Exercise inputs:
^^^^^^^^^^^^^^^^

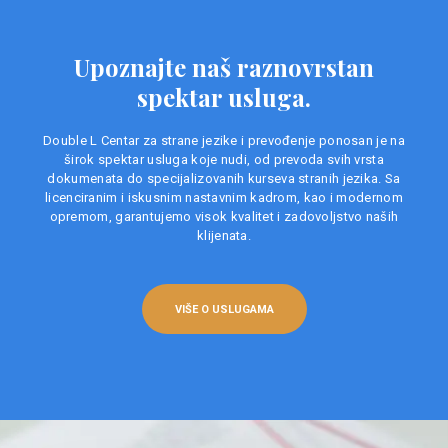
Upoznajte naš raznovrstan
spektar usluga.
Double L Centar za strane jezike i prevođenje ponosan je na
širok spektar usluga koje nudi, od prevoda svih vrsta
dokumenata do specijalizovanih kurseva stranih jezika. Sa
licenciranim i iskusnim nastavnim kadrom, kao i modernom
opremom, garantujemo visok kvalitet i zadovoljstvo naših
klijenata.
VIŠE O USLUGAMA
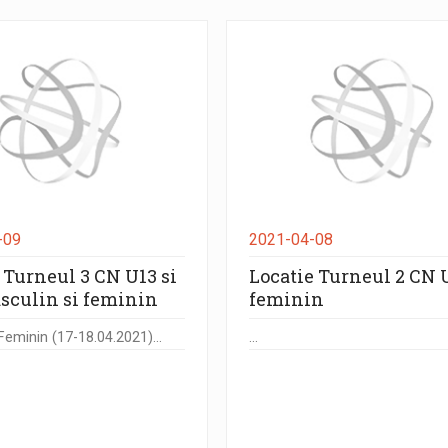
-09
2021-04-08
 Turneul 3 CN U13 si
Locatie Turneul 2 CN 
sculin si feminin
feminin
minin (17-18.04.2021)...
...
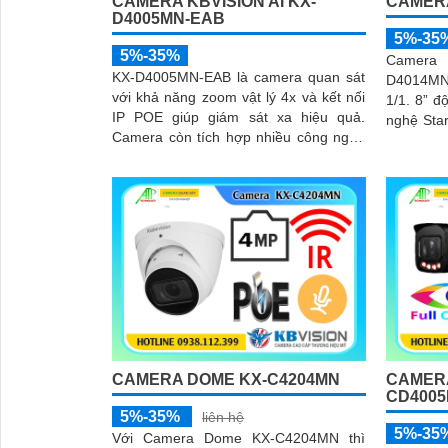
CAMERA KBVISION AI KX-
CAMERA
D4005MN-EAB
5%-35
5%-35%
Camera
KX-D4005MN-EAB là camera quan sát
D4014MN
với khả năng zoom vật lý 4x và kết nối
1/1. 8” đ
IP POE giúp giám sát xa hiệu quả.
nghệ Sta
Camera còn tích hợp nhiều công nghệ
140dB, ch
cao hỗ trợ an ninh đắc lực, có thể kể
đêm
đến phát hiện vật thể, phân tích người,
xe, biển số, SMD3
CAMERA DOME KX-C4204MN
CAMERA
CD4005
5%-35%
liên hệ
5%-35
Với Camera Dome KX-C4204MN thì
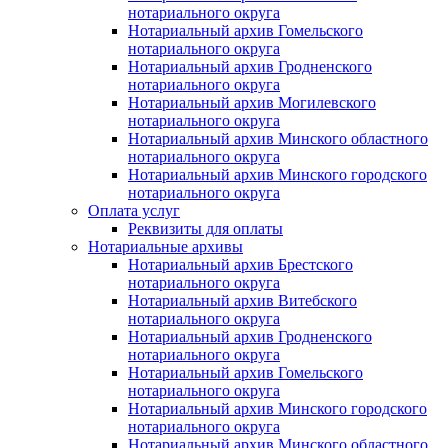
нотариального округа
Нотариальный архив Гомельского
нотариального округа
Нотариальный архив Гродненского
нотариального округа
Нотариальный архив Могилевского
нотариального округа
Нотариальный архив Минского областного
нотариального округа
Нотариальный архив Минского городского
нотариального округа
Оплата услуг
Реквизиты для оплаты
Нотариальные архивы
Нотариальный архив Брестского
нотариального округа
Нотариальный архив Витебского
нотариального округа
Нотариальный архив Гродненского
нотариального округа
Нотариальный архив Гомельского
нотариального округа
Нотариальный архив Минского городского
нотариального округа
Нотариальный архив Минского областного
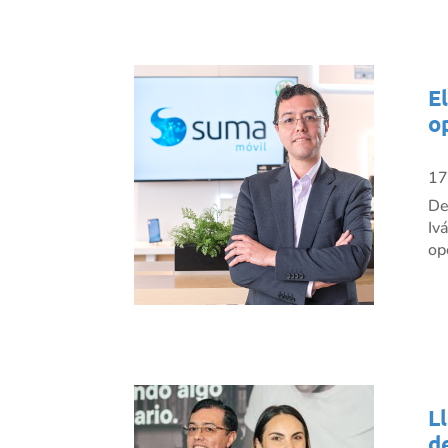
E
o
17
De
Iv
op
L
d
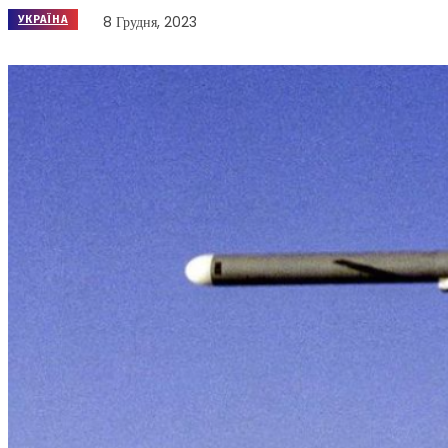
8 Грудня, 2023
УКРАЇНА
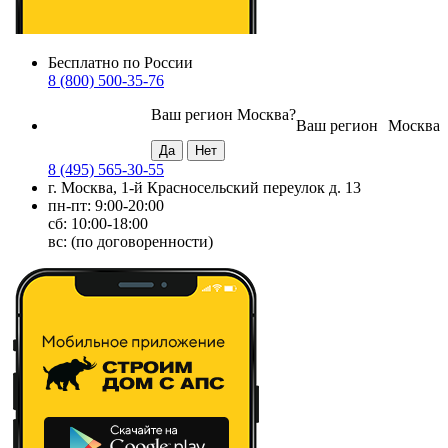
Бесплатно по России
8 (800) 500-35-76
Ваш регион
Москва
?
Ваш регион
Москва
8 (495) 565-30-55
г. Москва, 1-й Красносельский переулок д. 13
пн-пт: 9:00-20:00
сб: 10:00-18:00
вс: (по договоренности)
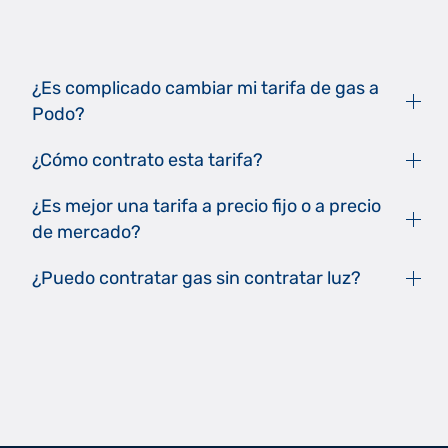
¿Es complicado cambiar mi tarifa de gas a
Podo?
¿Cómo contrato esta tarifa?
¿Es mejor una tarifa a precio fijo o a precio
de mercado?
¿Puedo contratar gas sin contratar luz?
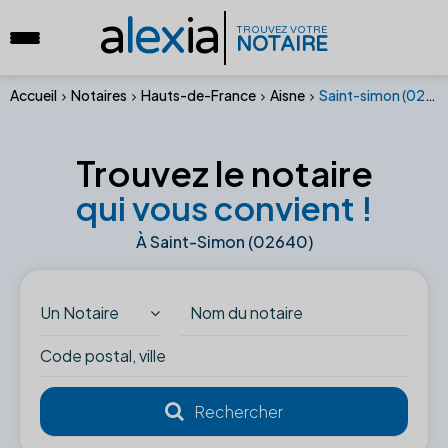
a
lex
ia
TROUVEZ VOTRE
NOTAIRE
Accueil
Notaires
Hauts-de-France
Aisne
Saint-simon (02640)
Trouvez le notaire
qui vous convient !
À Saint-Simon (02640)
Un Notaire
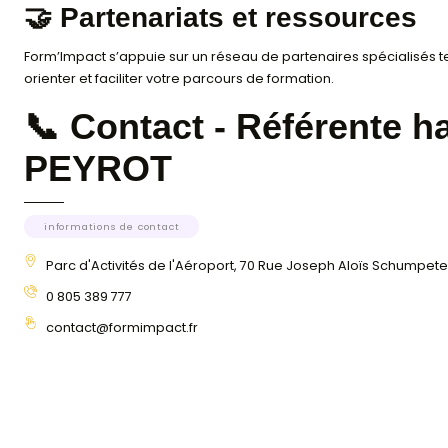
Nos locaux sont accessibles aux personnes à mobili
avec l’intelligence ar
Des aménagements spécifiques peuvent être étudi
💻 Accessibilité numériq
Nos formations à distance sont conçues pour être a
En cas de besoin spécifique, nous pouvons adapter
d’accompagnement et de suivi.
🤝 Partenariats et resso
Form’Impact s’appuie sur un réseau de partenaires s
orienter et faciliter votre parcours de formation.
📞 Contact - Référe
PEYROT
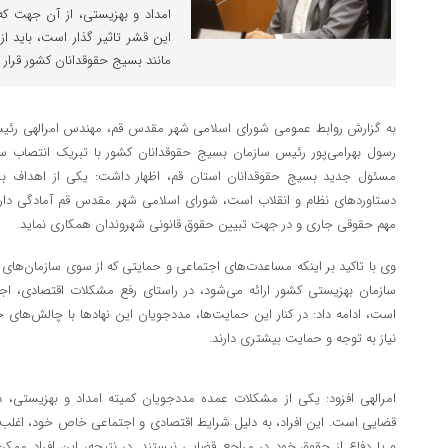
امداد و بهزیستی، از آن جهت که
این قشر تاثیر گذار است، باید ا
مانند بسیج حقوقدانان کشور قرار گ
به گزارش روابط عمومی شورای اسلامی شهر مقدس قم، مهندس امرالهی رئی
رسول بهرامی‌پور رئیس سازمان بسیج حقوقدانان کشور با تبریک انتصاب س
مسئول جدید بسیج حقوقدانان استان قم، اظهار داشت: یکی از اهداف ب
دستاورد‌های نظام و انقلاب است، شورای اسلامی شهر مقدس قم آمادگی دارد
مهم حقوقی جاری و در جهت تبیین حقوق قانونی شهروندان همکاری نماید.
وی با تاکید بر اینکه مساعدت‌های اجتماعی و حمایتی که از سوی سازمان‌های دو
سازمان بهزیستی کشور ارائه می‌شود، در راستای رفع مشکلات اقتصادی، اج
است، ادامه داد: در کنار این حمایت‌ها، مددجویان این نهادها با چالش‌های
نیاز به توجه و حمایت بیشتری دارند.
امرالهی افزود: یکی از مشکلات عمده مددجویان کمیته امداد و بهزیستی،
قضایی است. این افراد، به دلیل شرایط اقتصادی و اجتماعی خاص خود، اغلب 
و یا دفاع از حقوق خود در مراجع قضایی نیستند. در نتیجه، این افراد ممکن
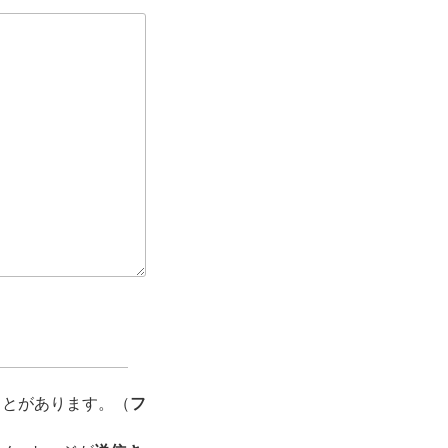
ことがあります。（
フ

^^^^^^^^^^^^^^^^

The copy should hold only the lines from the one with "širok spektar usluga" through the one with "Des aménagements spécifiques", exactly as they stand above. Leave out the pictures.

Solution for this exercise:
širok spektar usluga koje nudi, od prevoda svih vrsta
dokumenata do specijalizovanih kurseva stranih jezika. Sa
licenciranim i iskusnim nastavnim kadrom, kao i modernom
opremom, garantujemo visok kvalitet i zadovoljstvo naših
klijenata.
VIŠE O USLUGAMA
-09
2021-04-08
 Turneul 3 CN U13 si
Locatie Turneul 2 CN 
sculin si feminin
feminin
minin (17-18.04.2021)...
...
CAMERA KBVISION AI KX-
CAMERA
D4005MN-EAB
5%-35
5%-35%
Camera
KX-D4005MN-EAB là camera quan sát
D4014MN
với khả năng zoom vật lý 4x và kết nối
1/1. 8” đ
IP POE giúp giám sát xa hiệu quả.
nghệ Sta
Camera còn tích hợp nhiều công nghệ
140dB, ch
cao hỗ trợ an ninh đắc lực, có thể kể
đêm
đến phát hiện vật thể, phân tích người,
xe, biển số, SMD3
CAMERA DOME KX-C4204MN
CAMERA
CD4005
5%-35%
liên hệ
5%-35
Với Camera Dome KX-C4204MN thì
нотариального округа
Нотариальный архив Гомельского
нотариального округа
Нотариальный архив Гродненского
нотариального округа
Нотариальный архив Могилевского
нотариального округа
Нотариальный архив Минского областного
нотариального округа
Нотариальный архив Минского городского
нотариального округа
Оплата услуг
Реквизиты для оплаты
Нотариальные архивы
Нотариальный архив Брестского
нотариального округа
Нотариальный архив Витебского
нотариального округа
Нотариальный архив Гродненского
нотариального округа
Нотариальный архив Гомельского
нотариального округа
Нотариальный архив Минского городского
нотариального округа
Нотариальный архив Минского областного
E
o
17
De
Iv
op
L
d
8 Грудня, 2023
УКРАЇНА
Бесплатно по России
8 (800) 500-35-76
Ваш регион
Москва
?
Ваш регион
Москва
8 (495) 565-30-55
г. Москва, 1-й Красносельский переулок д. 13
пн-пт: 9:00-20:00
сб: 10:00-18:00
вс: (по договоренности)
¿Es complicado cambiar mi tarifa de gas a
Podo?
¿Cómo contrato esta tarifa?
¿Es mejor una tarifa a precio fijo o a precio
de mercado?
¿Puedo contratar gas sin contratar luz?
a
lex
ia
TROUVEZ VOTRE
NOTAIRE
Accueil
Notaires
Hauts-de-France
Aisne
Saint-simon (02640)
Trouvez le notaire
qui vous convient !
À Saint-Simon (02640)
Un Notaire
Nos locaux sont accessibles aux personnes à mobili
avec l’intelligence ar
Des aménagements spécifiques peuvent être étudi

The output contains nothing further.